Helen Shaw, TimeOut NY: By the end of the radiant, furious, exhausting metamusical A Strange Loop, the show has worn itself completely out. The performers totter as they take their bows; there's no leftover curtain-call razzmatazz. Its blazing star, Larry Owens, is barely offstage the entire time-when he is, it's for a quick change-and you can hear the weariness in his voice as he gives his last ounce of energy to his final song. Michael R. Jackson's roller-coaster "Big Black and Queer-Ass American Broadway" creation asks impossible things of its writer (a shattering level of self-examination and rude candor), its lead actor (Owens flays himself alive) and, not least, from its audience. It doesn't end, exactly, so much as it pushes to its outer limit of endurance. Even the music dwindles into a repeated phrase of four notes: Jackson, a lyrical and musical talent with deep wells of invention, has dropped the bucket down as many times as it will go.

David Cote, Observer: Michael R. Jackson's audacious debut at Playwrights Horizons, A Strange Loop,doesn't know what sort of musical it ought to be. Don't read that as criticism; identity crisis is the engine that drives this dense, whirling gyre of code-switching satire and metatheatrical self-discovery to dazzling effect. Our plus-size, lovelorn protagonist, Usher (Larry Owens), initially sings that Loop will be a "big, black and queer-ass American Broadway show!" Later, our author is goaded by inner voices to write "a nice, clean Tyler Perry-like gospel play for your parents." At the Broadway theater where Usher is, well, ushering, he glumly describes his work-in-progress to a friendly stranger, "[I]t's about a black, queer man writing a musical about a black, queer man who's writing a musical about a black queer man..." and so forth. This show can't decide whether to lead a revolution, sell out, or curl up in a ball hurling insults at a mirror.
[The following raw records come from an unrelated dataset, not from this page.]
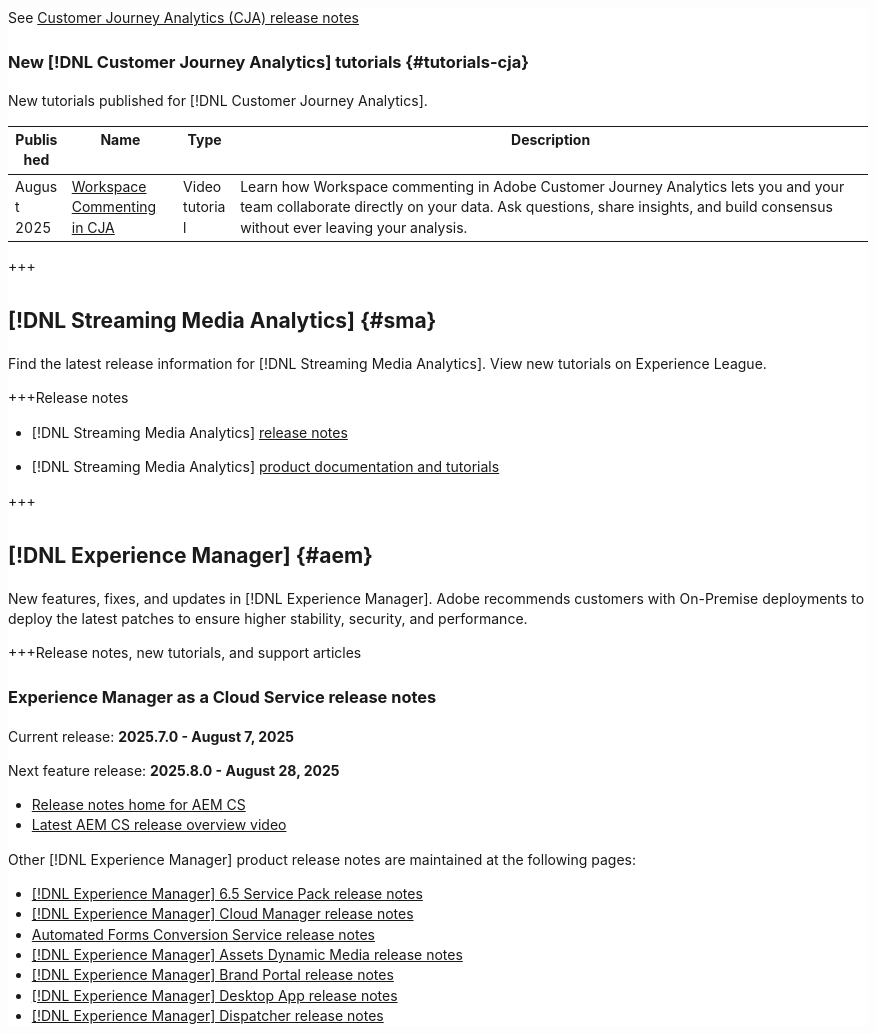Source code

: See [Customer Journey Analytics (CJA) release notes](https://experienceleague.adobe.com/en/docs/analytics-platform/using/releases/latest#releases)

### New [!DNL Customer Journey Analytics] tutorials {#tutorials-cja}

New tutorials published for [!DNL Customer Journey Analytics]. 

|Published|Name|Type|Description |
| -----------| ---------- | ---------- | ---------- |
|August 2025|[Workspace Commenting in CJA](https://experienceleague.adobe.com/en/docs/customer-journey-analytics-learn/tutorials/analysis-workspace/workspace-projects/workspace-commenting)| Video tutorial |Learn how Workspace commenting in Adobe Customer Journey Analytics lets you and your team collaborate directly on your data. Ask questions, share insights, and build consensus without ever leaving your analysis. |



+++

## [!DNL Streaming Media Analytics] {#sma}

Find the latest release information for [!DNL Streaming Media Analytics]. View new tutorials on Experience League.

+++Release notes

* [!DNL Streaming Media Analytics] [release notes](https://experienceleague.adobe.com/en/docs/media-analytics/using/release-notes/release-notes)

* [!DNL Streaming Media Analytics] [product documentation and tutorials](https://experienceleague.adobe.com/en/docs/media-analytics/using/media-overview)

+++

## [!DNL Experience Manager] {#aem}

New features, fixes, and updates in [!DNL Experience Manager]. Adobe recommends customers with On-Premise deployments to deploy the latest patches to ensure higher stability, security, and performance.

+++Release notes, new tutorials, and support articles

### Experience Manager as a Cloud Service release notes

Current release: **2025.7.0 - August 7, 2025**

Next feature release: **2025.8.0 - August 28, 2025**

* [Release notes home for AEM CS](https://experienceleague.adobe.com/en/docs/experience-manager-cloud-service/content/release-notes/release-notes/release-notes-current)
* [Latest AEM CS release overview video](https://experienceleague.adobe.com/en/docs/events/aemcs-release-update-recordings/overview)

Other [!DNL Experience Manager] product release notes are maintained at the following pages:

* [[!DNL Experience Manager] 6.5 Service Pack release notes](https://experienceleague.adobe.com/en/docs/experience-manager-65/content/release-notes/release-notes)
* [[!DNL Experience Manager] Cloud Manager release notes](https://experienceleague.adobe.com/en/docs/experience-manager-cloud-manager/content/release-notes/current)
* [Automated Forms Conversion Service release notes](https://experienceleague.adobe.com/en/docs/aem-forms-automated-conversion-service/using/release-notes)
* [[!DNL Experience Manager] Assets Dynamic Media release notes](https://experienceleague.adobe.com/en/docs/dynamic-media-developer-resources/release-notes/s7rn2017)
* [[!DNL Experience Manager] Brand Portal release notes](https://experienceleague.adobe.com/en/docs/experience-manager-brand-portal/using/introduction/brand-portal-release-notes)
* [[!DNL Experience Manager] Desktop App release notes](https://experienceleague.adobe.com/en/docs/experience-manager-desktop-app/using/release-notes)
* [[!DNL Experience Manager] Dispatcher release notes](https://experienceleague.adobe.com/en/docs/experience-manager-dispatcher/using/getting-started/release-notes)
That's the subversive, polymorphous genius of it.

Sara Holdren, Vulture: If A Strange Loop sometimes feels like an early play - like a writer trying to muscle through the 20s-dominating obsession with self so that he can break out and into the rest of the world and the rest of his work and life - it's also rich with clever comedy and eviscerating honesty. It's specific and sweeping, harsh and generous, and it converts the shaming, narrow but all-encompassing religion, the bad faith of Usher's childhood into the good faith of art. It defines and adheres to its own credo, as expressed by Lee's optimistic Florida retiree: "Live your life and tell your story in exactly the same way: truthfully and without fear."

Robert Hofler, The Wrap: My favorite stage direction this year can be found in the script for Michael R. Jackson's breathtaking new musical, "A Strange Loop," which opened Monday at Off Broadway's Playwrights Horizons. In the parentheses of one particular stage direction, it reads "mockingly sings a la 'The Color Purple.'" "A Strange Loop" is genuinely breathtaking because it forces you to gasp before you break out laughing. It's also a brilliant antidote to musicals like "The Color Purple" and the recent "The Secret Life of Bees," which lets us know God created black people to take care of the white Miss Annes of this world. "Loop" is that rare musical that doesn't have its black characters caterwauling (see stage direction above) unless as a form of parody. (Alex Hawthorn's subtle sound design actually allows us to hear the performers' real singing voices.)

Elysa Gardner, New York Stage Review: Loop turns out to be much more than the sum of Jackson's Thoughts, relaying Usher's journey with a fearless heart and wit that is by turns (or at once) scathing and exuberant, and laced, mercifully, with self-deprecation. Much of the show is sung, with whipsmart dialogue rushing into lyrics dense with au courant terms and references and wordplay, much of it concerning race, gender and sexual identity, some of it too raw to be reproduced here.